SUPPLIED PASSAGE
□ □ □ □ □

Clive Walker

Personal information
- Date of birth: 25 June 1957 (age 69)
- Place of birth: Oxford, England
- Height: 5 ft 8 in (1.73 m)
- Position: Winger

Youth career
- Chelsea

Senior career*
- Years: Team / Apps / (Gls)
- 1976–1984: Chelsea / 198 / (60)
- 1979: → Fort Lauderdale Strikers (loan) / 22 / (9)
- 1984–1985: Sunderland / 50 / (10)
- 1985–1987: Queens Park Rangers / 21 / (1)
- 1987–1990: Fulham / 109 / (29)
- 1990–1993: Brighton & Hove Albion / 106 / (8)
- 1993–1997: Woking / 203 / (91)
- 1997–1999: Cheltenham Town / 56 / (13)
- Molesey
- Total:  / 743 / (212)

International career
- 1972: England Schoolboys / 2 / (1)

Managerial career
- Molesey

= Clive Walker (footballer, born 1957) =

English footballer (born 1957)

Clive Walker (born 25 June 1957) is an English retired professional footballer who played as a winger. His playing career spanned some 1,000 league and cup games for Chelsea, Sunderland, Fulham and Brighton & Hove Albion before enjoying a renaissance in the Conference with Woking and Cheltenham Town.

□ □ □ □ □

LISTED RECORDS

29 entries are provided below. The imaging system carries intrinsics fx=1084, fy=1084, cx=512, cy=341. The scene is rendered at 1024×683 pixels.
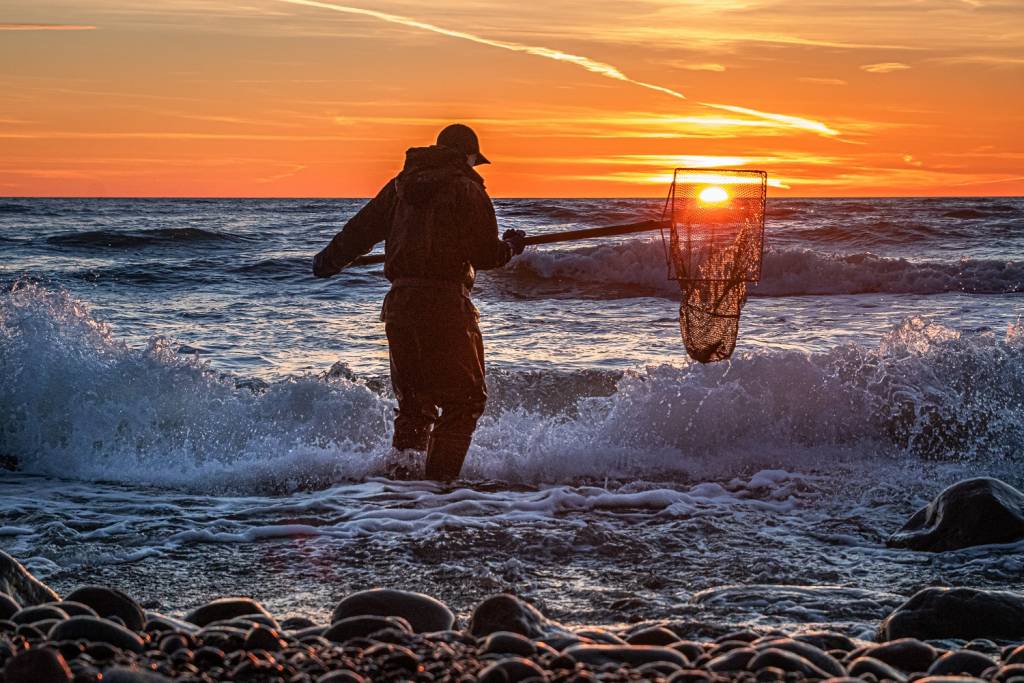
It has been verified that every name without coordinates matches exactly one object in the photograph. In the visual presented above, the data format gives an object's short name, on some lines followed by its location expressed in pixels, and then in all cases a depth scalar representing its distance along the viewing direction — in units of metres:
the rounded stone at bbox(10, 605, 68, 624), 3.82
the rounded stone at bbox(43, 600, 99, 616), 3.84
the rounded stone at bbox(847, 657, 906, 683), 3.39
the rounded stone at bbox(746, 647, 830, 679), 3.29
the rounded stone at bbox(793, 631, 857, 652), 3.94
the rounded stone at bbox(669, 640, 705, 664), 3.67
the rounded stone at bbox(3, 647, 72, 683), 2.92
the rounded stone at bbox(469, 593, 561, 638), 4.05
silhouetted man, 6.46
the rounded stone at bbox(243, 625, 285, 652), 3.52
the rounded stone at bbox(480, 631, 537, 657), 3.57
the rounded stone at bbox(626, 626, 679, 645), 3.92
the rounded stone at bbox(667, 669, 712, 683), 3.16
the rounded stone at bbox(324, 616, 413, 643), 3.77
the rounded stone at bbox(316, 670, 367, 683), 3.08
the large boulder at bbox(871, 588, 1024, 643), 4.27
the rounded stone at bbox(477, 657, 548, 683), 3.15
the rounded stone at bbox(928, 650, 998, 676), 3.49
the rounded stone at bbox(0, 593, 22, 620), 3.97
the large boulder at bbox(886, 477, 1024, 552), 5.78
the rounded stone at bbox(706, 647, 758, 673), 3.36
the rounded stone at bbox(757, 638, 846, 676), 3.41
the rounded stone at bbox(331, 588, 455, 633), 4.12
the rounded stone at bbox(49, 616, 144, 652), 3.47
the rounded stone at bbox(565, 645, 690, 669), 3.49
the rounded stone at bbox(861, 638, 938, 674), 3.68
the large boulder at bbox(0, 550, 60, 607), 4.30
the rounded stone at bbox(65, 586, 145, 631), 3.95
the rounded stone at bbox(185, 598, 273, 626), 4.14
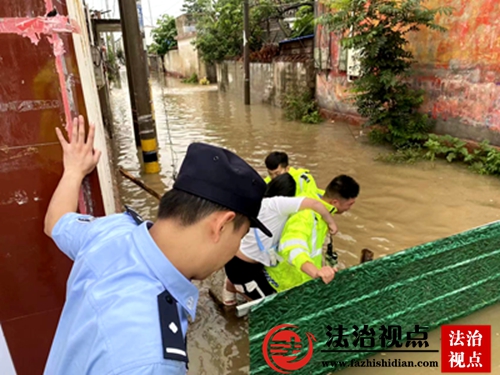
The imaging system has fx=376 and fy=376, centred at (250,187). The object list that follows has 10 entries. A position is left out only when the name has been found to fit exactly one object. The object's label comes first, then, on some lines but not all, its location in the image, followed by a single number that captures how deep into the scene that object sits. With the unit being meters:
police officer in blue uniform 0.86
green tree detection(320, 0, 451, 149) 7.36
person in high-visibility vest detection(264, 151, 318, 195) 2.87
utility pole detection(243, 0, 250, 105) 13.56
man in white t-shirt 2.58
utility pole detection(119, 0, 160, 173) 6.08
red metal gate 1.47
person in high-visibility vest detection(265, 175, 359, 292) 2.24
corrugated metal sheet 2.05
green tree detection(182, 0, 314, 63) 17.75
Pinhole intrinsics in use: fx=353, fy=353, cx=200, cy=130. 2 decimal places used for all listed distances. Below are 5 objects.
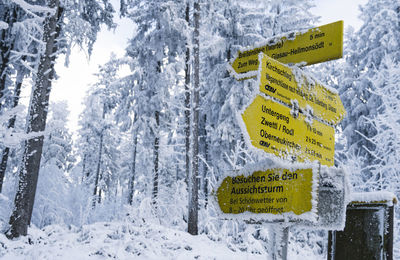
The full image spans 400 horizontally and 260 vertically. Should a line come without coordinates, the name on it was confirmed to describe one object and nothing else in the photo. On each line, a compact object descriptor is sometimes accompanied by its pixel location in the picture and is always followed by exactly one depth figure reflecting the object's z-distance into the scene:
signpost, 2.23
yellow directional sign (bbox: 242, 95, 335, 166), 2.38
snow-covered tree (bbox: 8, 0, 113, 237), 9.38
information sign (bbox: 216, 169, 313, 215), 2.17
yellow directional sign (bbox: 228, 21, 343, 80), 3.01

□ □ □ □ □

WORK REQUEST
Answer these questions from the Clive Walker profile.
1. What position did he play?
2. Which team did he go to on loan in 1979?
3. How many appearances did he make for Woking?
The listing was taken from a separate source.

YOUR SOLUTION
1. Winger
2. Fort Lauderdale Strikers
3. 203